Chesapeake Life Center invites the community to the 15th annual Emily Schindler Memorial Lecture, “From Inequity Awareness to Social Action: Disrupting Disenfranchisement and Suffocated Grief in Marginalized Children and Adults,” presented by Dr. Tashel Bordere, Assistant Professor at the University of Missouri, Columbia. The lecture will be held from 9 a.m. to 12:15 p.m. Wednesday, April 29, at the Owen Brown Interfaith Center, 7246 Cradlerock Way, Columbia, Maryland.
Bordere’s presentation will address historical and contemporary ways in which youth and families from various marginalized social locations such as race, ethnicity, sex, socioeconomic status, and others, are faced with inequities and suffocated grief in their journey of healing while coping with loss. Drawing from research and case studies, it will describe socially just and culturally conscientious practices that facilitate the disruption of systemic factors that complicate grief, mourning, and coping processes for children and teens across cultural contexts including schools and hospitals.
This annual lecture was created in 2005 through a gift to the Schindler family from the Saint Agnes Cancer Center. Emily Schindler was an 18-year-old freshman at Frostburg State University and a member of the SPY swim team in Severna Park, Maryland, when she was tragically killed in a car accident in 2004.
Registration begins at 8:30 a.m. and a light breakfast will be provided. Maryland Board social workers can earn three Category 1 continuing education credits. The Maryland Board of Professional Counselors and Therapists certifies that this program meets the criteria for 3.0 credit hours of Category A continuing education for Counselors and Therapists in Maryland. Pre-registration is required and can be completed at www.eventbrite.com/e/emily-schindler-memorial-lecture-tickets-98022380579. The cost is $40, plus a $2.99 online fee. For details, call 888-501-7077 or email griefinfo@hospicechesapeake.org.
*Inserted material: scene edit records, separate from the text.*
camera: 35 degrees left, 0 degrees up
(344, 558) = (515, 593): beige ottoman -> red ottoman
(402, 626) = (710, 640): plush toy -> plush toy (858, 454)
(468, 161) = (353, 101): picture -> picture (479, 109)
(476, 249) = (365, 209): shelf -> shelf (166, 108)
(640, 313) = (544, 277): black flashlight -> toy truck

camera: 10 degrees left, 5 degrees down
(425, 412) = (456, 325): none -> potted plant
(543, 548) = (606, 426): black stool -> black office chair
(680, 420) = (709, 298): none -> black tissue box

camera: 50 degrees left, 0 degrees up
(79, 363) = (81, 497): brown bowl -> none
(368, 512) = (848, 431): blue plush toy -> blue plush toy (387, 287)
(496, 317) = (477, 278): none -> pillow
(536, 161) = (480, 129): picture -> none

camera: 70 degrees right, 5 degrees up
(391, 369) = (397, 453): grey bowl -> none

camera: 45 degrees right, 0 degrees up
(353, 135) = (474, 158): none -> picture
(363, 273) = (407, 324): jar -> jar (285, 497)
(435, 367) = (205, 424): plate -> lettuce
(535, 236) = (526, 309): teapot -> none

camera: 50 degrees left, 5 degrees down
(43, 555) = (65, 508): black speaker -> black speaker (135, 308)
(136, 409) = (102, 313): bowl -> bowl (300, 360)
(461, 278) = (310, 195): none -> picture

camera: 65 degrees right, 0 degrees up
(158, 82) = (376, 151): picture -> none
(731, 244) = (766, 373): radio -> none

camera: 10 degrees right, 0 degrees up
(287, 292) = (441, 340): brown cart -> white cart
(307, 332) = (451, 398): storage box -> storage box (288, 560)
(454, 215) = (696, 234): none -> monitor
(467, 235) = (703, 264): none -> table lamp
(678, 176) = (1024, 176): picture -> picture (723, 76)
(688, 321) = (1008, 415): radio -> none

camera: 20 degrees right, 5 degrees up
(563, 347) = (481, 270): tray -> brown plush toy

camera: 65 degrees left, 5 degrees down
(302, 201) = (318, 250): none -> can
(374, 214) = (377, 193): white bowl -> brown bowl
About Tashel C. Bordere, PhD, CT:
Dr. Tashel Bordere is an Assistant Professor of Human Development and Family Science and State Extension Specialist in Youth Development at the University of Missouri-Columbia. She has served as Board member of the Association for Death Education and Counseling, Chair of the Multicultural Committee, and Editor of the ADEC Forum. She has specialized training as a certified thanatologist (death, dying, and grief). Dr. Bordere’s research program assumes a contextual approach focusing on disenfranchising losses (homicide loss, assaultive violence, sexual assault) and black youth bereavement, suffocated grief, and cultural practices that promote healing and survival. Dr. Bordere has done numerous workshops, consultations, keynotes, and published works relating to social and political inequities in loss including her co-edited/co-authored book, “Handbook of Social Justice in Loss and Grief” (Routledge). She is a Forward Promise Fellow through the Robert Wood Johnson Foundation focusing on the promotion of healing, growth and thriving among boys and young men of color. Dr. Bordere was awarded the Ronald K. Barrett Award in 2018 from the Association of Death Education and Counseling for her research on Black adolescent and young adult grief. She has been featured on NPR – Teens and Grief, Hospice Foundation’s Live National Webcast – Living with Grief: Understanding the Value of Funerals for Children, and Open to Hope Cable Show – Saving At Risk Youth. She developed the S.H.E.D. Loss and Grief Tools Training.